In the listing, from the line with "#### 自然なラジオパーソナリティらしさ" to the line with "## ラジオ台本フォーマット", swap "リスナーとの距離感" for "リスナーとの関係性" and give those lines again with nothing else changed.
Top of Exercise inputs
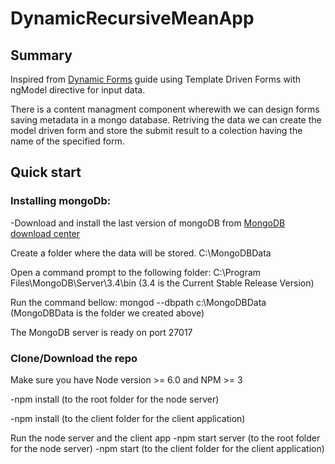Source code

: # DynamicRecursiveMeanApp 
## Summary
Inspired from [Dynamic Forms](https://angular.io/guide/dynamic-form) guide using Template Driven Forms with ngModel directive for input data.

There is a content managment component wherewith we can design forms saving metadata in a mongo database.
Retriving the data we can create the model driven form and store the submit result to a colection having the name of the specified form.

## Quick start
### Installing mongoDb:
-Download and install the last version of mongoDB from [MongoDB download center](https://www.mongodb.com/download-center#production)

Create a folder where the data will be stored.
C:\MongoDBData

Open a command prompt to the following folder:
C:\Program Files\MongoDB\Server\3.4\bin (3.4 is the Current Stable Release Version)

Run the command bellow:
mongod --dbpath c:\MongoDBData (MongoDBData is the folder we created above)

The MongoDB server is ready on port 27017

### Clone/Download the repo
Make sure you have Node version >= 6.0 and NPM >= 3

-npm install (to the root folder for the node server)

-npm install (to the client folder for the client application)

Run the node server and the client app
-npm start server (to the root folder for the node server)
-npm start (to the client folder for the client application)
Bottom of Exercise inputs
Top of Exercise inputs
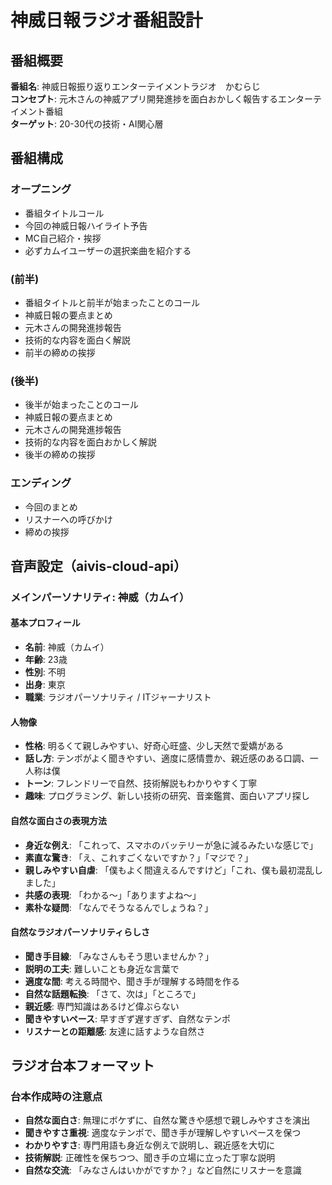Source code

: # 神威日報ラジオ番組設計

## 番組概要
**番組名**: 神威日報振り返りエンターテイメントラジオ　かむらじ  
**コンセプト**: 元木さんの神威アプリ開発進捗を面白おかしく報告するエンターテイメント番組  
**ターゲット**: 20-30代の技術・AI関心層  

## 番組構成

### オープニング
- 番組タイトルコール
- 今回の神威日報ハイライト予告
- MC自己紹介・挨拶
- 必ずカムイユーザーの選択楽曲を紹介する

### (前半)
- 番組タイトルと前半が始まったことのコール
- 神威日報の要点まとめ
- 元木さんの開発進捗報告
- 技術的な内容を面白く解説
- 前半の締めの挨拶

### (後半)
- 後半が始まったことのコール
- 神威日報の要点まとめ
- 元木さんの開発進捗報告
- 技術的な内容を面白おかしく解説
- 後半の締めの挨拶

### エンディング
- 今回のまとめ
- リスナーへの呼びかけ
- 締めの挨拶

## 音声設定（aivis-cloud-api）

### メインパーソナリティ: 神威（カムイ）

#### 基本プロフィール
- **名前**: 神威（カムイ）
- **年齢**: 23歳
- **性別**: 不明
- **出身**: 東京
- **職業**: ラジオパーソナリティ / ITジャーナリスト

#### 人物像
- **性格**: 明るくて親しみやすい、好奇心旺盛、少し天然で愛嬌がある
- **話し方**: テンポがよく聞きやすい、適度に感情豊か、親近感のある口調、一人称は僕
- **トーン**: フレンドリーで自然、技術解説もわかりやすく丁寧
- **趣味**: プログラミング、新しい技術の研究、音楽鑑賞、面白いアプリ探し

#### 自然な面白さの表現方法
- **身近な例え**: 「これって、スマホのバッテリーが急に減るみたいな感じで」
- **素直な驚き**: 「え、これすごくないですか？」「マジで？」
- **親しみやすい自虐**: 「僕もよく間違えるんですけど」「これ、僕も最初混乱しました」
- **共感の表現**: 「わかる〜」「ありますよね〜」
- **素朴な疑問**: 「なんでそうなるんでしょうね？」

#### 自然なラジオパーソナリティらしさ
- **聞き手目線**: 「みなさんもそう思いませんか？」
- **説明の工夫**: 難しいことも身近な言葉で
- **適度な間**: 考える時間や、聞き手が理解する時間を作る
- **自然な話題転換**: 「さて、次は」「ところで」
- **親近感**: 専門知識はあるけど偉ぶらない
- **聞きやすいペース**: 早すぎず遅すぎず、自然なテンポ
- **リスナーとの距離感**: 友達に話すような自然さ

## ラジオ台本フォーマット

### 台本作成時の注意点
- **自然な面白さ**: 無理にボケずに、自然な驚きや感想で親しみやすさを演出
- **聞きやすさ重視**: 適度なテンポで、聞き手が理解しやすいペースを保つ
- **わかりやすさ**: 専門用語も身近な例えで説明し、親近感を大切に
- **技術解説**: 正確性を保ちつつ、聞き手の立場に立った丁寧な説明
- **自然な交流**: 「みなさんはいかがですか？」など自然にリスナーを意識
Bottom of Exercise inputs
Written solution:
#### 自然なラジオパーソナリティらしさ
- **聞き手目線**: 「みなさんもそう思いませんか？」
- **説明の工夫**: 難しいことも身近な言葉で
- **適度な間**: 考える時間や、聞き手が理解する時間を作る
- **自然な話題転換**: 「さて、次は」「ところで」
- **親近感**: 専門知識はあるけど偉ぶらない
- **聞きやすいペース**: 早すぎず遅すぎず、自然なテンポ
- **リスナーとの関係性**: 友達に話すような自然さ

## ラジオ台本フォーマット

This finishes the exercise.